The listing comes at a time when the local listed property trust sector is riding high on a big inflow of funds and record prices due mainly to the current spate of mergers and acquisitions.

The fate of General Property Trust still hangs in the balance with Stockland's managing director Matthew Quinn doing the rounds of fund managers to discuss his firm's scrip offer for GPT.

But any successful outcome for Stockland will be influenced by Westfield, which holds about 6.53 per cent of GPT and is expected to use that stake to wrestle some GPT assets away from any new owner.

Merrill Lynch told clients that the alternatives facing GPT include a joint bid from Lend Lease or others that have an interest in some of the GPT.

"Lend Lease will not undertake a scheme of arrangement but has not ruled out a more conventional [offer] structure," the Merrill Lynch report says.

"We would imagine that Lend Lease could propose changes now but only implement them if the Stockland offer lapsed.

"Investors [in GPT] may not want to give away control. Now that they have voted no [to the merger with Lend Lease] and given up a bid worth $3.82 a unit, will they hand over control for a moderate premium. And the Westfield alternative - whatever that may be."

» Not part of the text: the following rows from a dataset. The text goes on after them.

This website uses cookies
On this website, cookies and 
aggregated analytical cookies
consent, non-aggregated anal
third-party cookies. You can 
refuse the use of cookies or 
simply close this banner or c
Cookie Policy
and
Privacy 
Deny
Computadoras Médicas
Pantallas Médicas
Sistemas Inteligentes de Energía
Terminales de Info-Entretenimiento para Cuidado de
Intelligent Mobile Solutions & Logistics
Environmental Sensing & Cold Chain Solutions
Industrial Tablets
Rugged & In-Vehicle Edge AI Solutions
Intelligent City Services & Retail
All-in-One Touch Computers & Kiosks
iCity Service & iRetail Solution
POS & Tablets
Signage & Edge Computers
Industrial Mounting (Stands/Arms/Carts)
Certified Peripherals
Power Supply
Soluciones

The broker said one alternative could be Westfield teaming with its new friend Multiplex to make a joint bid for GPT and split the assets.

"This group will need to be an aggressive buyer of property if it is going to deliver on its development aspirations and remain in the LPT sector."

Merrill Lynch wrote that its "as is" fair value on GPT is $3.30 a unit, less than 6 per cent below the value of the current Stockland offer.

One of the reasons for the current takeover mania is to bolster assets under management. Office towers are difficult to build so trusts are forced to cannibalise each other for properties.

In its report Sydney Metropolitan Office, Colliers International's NSW research manager Felice Spark says a lack of good quality stock coming to market for sale has limited investment sales in 2004 in most suburban office markets, in particular Chatswood, Macquarie Park, Parramatta, Homebush Bay, Rhodes and South Sydney.

"North Sydney and St Leonards have witnessed the most activity in 2004.

"Competition for good quality investment stock is high from both the institutional and private investor markets with commercial office property continuing to be viewed as a desirable asset class," Ms Spark said.

"When properties have come to market for sale they have been achieving strong yields in the region of 7.5 to 8.5 per cent for quality A-grade accommodation in most markets. The continuing low interest rate environment has also fuelled a growing trend for strata conversion with many users now opting to become owner occupiers and purchase rather than lease."